DATA FOR THIS EXERCISE:
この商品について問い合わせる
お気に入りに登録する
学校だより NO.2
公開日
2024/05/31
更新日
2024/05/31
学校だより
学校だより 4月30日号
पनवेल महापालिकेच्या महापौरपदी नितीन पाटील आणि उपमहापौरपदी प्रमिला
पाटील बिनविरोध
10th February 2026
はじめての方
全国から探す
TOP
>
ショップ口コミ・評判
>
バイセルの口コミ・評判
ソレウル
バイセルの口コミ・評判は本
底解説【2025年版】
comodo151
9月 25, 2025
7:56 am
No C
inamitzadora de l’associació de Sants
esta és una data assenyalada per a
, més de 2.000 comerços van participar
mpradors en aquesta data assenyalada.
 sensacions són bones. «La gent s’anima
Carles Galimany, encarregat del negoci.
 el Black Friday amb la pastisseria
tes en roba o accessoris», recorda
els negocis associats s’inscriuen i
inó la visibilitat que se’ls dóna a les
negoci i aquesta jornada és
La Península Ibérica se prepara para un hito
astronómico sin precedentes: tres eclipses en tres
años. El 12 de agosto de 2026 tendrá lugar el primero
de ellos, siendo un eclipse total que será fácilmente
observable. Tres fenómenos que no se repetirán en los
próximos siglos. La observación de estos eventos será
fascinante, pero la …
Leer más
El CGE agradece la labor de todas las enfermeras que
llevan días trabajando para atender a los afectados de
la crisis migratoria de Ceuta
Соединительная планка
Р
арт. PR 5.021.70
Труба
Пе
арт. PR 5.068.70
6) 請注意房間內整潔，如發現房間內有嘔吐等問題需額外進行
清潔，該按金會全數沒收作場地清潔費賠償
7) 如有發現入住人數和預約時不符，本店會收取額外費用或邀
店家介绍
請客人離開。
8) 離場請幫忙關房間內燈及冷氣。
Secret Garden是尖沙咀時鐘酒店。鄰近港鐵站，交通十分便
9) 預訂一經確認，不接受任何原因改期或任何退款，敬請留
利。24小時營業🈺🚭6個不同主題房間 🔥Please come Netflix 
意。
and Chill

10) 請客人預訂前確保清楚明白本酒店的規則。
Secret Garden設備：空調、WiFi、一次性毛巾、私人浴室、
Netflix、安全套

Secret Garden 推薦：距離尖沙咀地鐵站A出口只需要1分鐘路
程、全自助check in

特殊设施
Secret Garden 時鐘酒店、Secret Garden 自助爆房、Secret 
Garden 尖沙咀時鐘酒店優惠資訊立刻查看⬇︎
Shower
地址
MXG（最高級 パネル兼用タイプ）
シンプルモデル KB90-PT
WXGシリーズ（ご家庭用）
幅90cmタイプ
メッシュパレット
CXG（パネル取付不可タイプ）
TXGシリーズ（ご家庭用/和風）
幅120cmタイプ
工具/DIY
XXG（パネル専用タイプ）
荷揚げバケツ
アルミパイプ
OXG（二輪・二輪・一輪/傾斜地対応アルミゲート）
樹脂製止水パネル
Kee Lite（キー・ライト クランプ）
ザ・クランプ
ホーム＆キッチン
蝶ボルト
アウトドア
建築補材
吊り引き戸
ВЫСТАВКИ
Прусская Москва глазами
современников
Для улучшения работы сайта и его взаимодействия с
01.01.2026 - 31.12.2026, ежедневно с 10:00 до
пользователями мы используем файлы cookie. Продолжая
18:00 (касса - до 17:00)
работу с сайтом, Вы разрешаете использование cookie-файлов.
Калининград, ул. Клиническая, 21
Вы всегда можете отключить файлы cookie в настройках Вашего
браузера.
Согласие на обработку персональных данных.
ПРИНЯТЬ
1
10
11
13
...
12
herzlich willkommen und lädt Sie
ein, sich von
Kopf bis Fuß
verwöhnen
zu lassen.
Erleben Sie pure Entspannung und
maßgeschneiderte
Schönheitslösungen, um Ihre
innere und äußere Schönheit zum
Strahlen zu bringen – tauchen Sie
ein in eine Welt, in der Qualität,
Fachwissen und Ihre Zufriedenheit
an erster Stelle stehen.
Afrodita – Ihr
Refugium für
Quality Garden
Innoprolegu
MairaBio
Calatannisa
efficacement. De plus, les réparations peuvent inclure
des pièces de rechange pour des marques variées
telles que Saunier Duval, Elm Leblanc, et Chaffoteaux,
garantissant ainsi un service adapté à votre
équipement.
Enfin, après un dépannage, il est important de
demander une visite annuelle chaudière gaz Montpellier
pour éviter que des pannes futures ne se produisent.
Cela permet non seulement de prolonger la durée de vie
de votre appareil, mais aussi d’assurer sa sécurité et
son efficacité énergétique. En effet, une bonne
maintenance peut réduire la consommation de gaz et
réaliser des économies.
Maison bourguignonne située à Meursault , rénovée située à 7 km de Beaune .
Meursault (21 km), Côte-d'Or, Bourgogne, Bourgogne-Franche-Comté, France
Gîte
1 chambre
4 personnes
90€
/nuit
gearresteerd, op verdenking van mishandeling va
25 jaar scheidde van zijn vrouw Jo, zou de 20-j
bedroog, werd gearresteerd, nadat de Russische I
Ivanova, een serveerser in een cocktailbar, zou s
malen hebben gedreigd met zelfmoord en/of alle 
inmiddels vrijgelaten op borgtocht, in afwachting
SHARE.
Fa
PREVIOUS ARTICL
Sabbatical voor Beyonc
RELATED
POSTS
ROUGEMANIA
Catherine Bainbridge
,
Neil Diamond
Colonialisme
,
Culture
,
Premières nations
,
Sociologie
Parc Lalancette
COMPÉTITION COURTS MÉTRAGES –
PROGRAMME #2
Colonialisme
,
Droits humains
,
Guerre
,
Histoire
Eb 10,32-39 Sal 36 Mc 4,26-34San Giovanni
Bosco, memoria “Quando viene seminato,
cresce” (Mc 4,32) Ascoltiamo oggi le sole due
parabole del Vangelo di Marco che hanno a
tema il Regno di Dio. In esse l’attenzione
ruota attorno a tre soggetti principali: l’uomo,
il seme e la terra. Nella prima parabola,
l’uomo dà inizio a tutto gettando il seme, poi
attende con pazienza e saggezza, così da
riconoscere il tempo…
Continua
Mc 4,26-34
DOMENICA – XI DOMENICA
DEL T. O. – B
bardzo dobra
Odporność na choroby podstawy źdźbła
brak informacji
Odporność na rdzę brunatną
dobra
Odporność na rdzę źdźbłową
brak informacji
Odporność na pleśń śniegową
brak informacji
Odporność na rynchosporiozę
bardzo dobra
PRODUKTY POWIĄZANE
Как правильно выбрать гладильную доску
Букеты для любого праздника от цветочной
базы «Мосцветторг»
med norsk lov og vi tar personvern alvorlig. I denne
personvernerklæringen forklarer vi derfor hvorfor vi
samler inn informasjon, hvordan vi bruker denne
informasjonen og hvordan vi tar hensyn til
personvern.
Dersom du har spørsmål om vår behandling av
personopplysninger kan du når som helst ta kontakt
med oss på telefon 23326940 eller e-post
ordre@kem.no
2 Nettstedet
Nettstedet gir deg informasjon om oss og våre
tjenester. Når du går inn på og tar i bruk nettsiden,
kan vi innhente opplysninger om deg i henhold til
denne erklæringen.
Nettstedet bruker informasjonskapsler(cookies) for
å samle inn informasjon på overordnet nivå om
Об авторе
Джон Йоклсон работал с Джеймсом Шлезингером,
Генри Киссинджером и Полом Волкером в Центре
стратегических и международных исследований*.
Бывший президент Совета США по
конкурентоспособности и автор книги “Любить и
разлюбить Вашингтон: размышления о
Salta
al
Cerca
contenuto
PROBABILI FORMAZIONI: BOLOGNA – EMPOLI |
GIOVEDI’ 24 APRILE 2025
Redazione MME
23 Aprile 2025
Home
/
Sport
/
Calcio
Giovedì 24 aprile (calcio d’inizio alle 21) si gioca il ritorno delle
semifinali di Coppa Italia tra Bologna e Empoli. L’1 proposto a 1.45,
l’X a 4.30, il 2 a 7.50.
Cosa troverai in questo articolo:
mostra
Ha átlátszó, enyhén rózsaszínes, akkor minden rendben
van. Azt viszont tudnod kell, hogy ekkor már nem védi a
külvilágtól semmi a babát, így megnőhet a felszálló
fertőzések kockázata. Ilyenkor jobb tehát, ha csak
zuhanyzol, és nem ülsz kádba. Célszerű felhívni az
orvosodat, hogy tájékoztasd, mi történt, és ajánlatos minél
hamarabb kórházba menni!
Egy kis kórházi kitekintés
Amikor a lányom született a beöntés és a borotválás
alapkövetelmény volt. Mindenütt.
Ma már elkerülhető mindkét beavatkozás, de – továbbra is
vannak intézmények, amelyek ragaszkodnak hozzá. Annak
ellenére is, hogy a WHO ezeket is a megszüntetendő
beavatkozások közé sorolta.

EXERCISE BRIEF: Look through the entries above. Copy each line in which the string "inizio" occurs.

OUTPUT OF THE TASK:
l’uomo dà inizio a tutto gettando il seme, poi
Giovedì 24 aprile (calcio d’inizio alle 21) si gioca il ritorno delle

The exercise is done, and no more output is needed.